Oyster plasma samples were centrifuged separately at 100,000, 200,000 or 300,000 g, 4°C, for 30, 60, 90, or 120 min using a Beckman L8-70M Ultracentrifuge with a Type 70 Ti Fixed Angle Rotor (Beckman Coulter Life Sciences, Indianapolis, IN, United States). After centrifugation, the total protein amount in the supernatants was determined by multiplying the supernatant protein concentration with the total supernatant volume. The percent precipitated protein was then calculated according to the following formula: % precipitated proteins = [(original total protein-supernatant total protein)/original total protein] × 100%. The centrifugation and protein measurements were carried out in triplicate for each time period and centrifugal force.

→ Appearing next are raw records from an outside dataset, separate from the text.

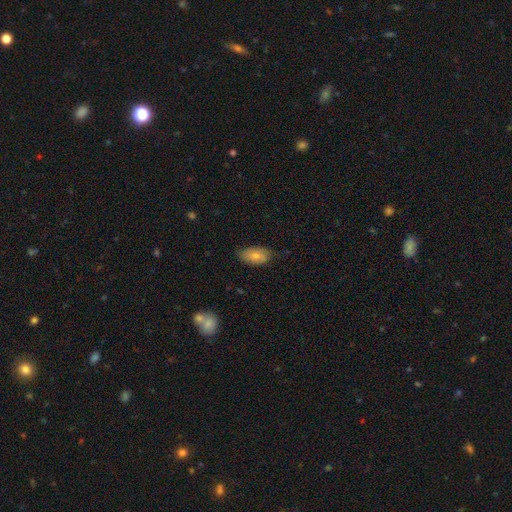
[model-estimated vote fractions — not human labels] Q: Smooth or featured?
A: smooth (76%); runner-up: featured or disk (18%)
Q: How rounded?
A: in between (93%); runner-up: round (4%)
Q: Merging?
A: none (72%); runner-up: minor disturbance (23%)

Protein Particle Purification and Electron Microscopy

Plasma and extrapallial fluid samples were centrifuged at 300,000 g, 4°C, for 120 min using a Beckman L8-70M Ultracentrifuge with a Type 70 Ti Fixed Angel Rotor. The protein pellets were dissolved in 1.39 g/ml CsCl solution in 0.02 M Tris-HCl, pH 8.0. The solution was centrifuged at 5,000 g, 4°C for 15 min to remove insoluble particles and the supernatant was then centrifuged at 200,000 g, 4°C for 20 h using a Beckman L8-70M Ultracentrifuge with a SW 55 Ti Swinging-Bucket rotor. After centrifugation, purified protein particles were collected from the turbid layer in the centrifuge tube using a 1 ml syringe equipped with a 25-gauge needle. The collected samples were stored at -20°C before analyses for morphology by transmission electron microscopy and for protein composition by polyacrylamide gel electrophoresis. The purified protein particles were observed after negative stain with 0.5% uranyl acetate at the Louisiana State University Shared Instrumentation Facility in Baton Rouge, Louisiana using a JEOL-1400 Transmission Electron Microscope (JEOL USA, Inc., Peabody, MA, United States).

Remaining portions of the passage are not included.